TASK STATEMENT:
From the patch header below, reproduce word for word the part that begins at the words "From d5eaff48a5b6d5c567ec193ab9d22a01e120d271 Mon" and stops after "insertions(+), 7 deletions(-)".

PASSAGE GIVEN:
******************************
From d5eaff48a5b6d5c567ec193ab9d22a01e120d271 Mon Sep 17 00:00:00 2001
From: soulitzer <soulitzer@gmail.com>
Date: Tue, 7 Nov 2023 10:28:42 -0500
Subject: [PATCH 1/3] Do not generate zero-numel NT by default in helper and
 improve to_padded_tensor msg

[ghstack-poisoned]
---
 .../ATen/native/nested/NestedTensorMath.cpp   |  1 +
 .../cuda/NestedTensorTransformerFunctions.cpp |  1 +
 test/test_nestedtensor.py                     | 33 +++++++++++++++----
 3 files changed, 28 insertions(+), 7 deletions(-)
******************************
AVAILABLE DATA:

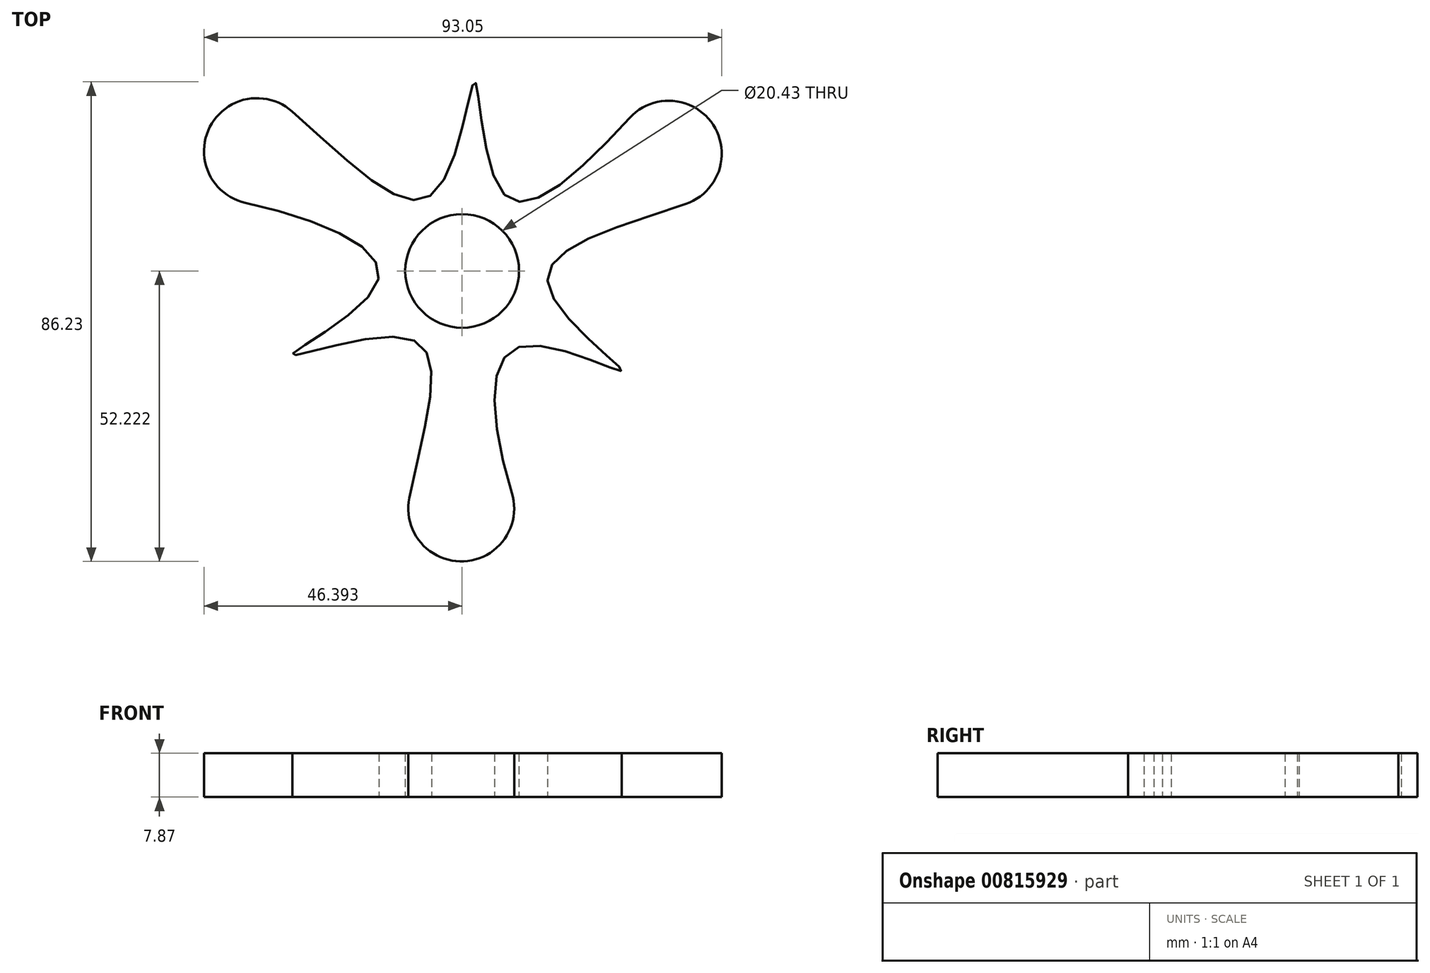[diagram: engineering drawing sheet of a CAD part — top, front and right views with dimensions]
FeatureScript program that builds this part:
******************************
THE RESULT:
From d5eaff48a5b6d5c567ec193ab9d22a01e120d271 Mon Sep 17 00:00:00 2001
From: soulitzer <soulitzer@gmail.com>
Date: Tue, 7 Nov 2023 10:28:42 -0500
Subject: [PATCH 1/3] Do not generate zero-numel NT by default in helper and
 improve to_padded_tensor msg

[ghstack-poisoned]
---
 .../ATen/native/nested/NestedTensorMath.cpp   |  1 +
 .../cuda/NestedTensorTransformerFunctions.cpp |  1 +
 test/test_nestedtensor.py                     | 33 +++++++++++++++----
 3 files changed, 28 insertions(+), 7 deletions(-)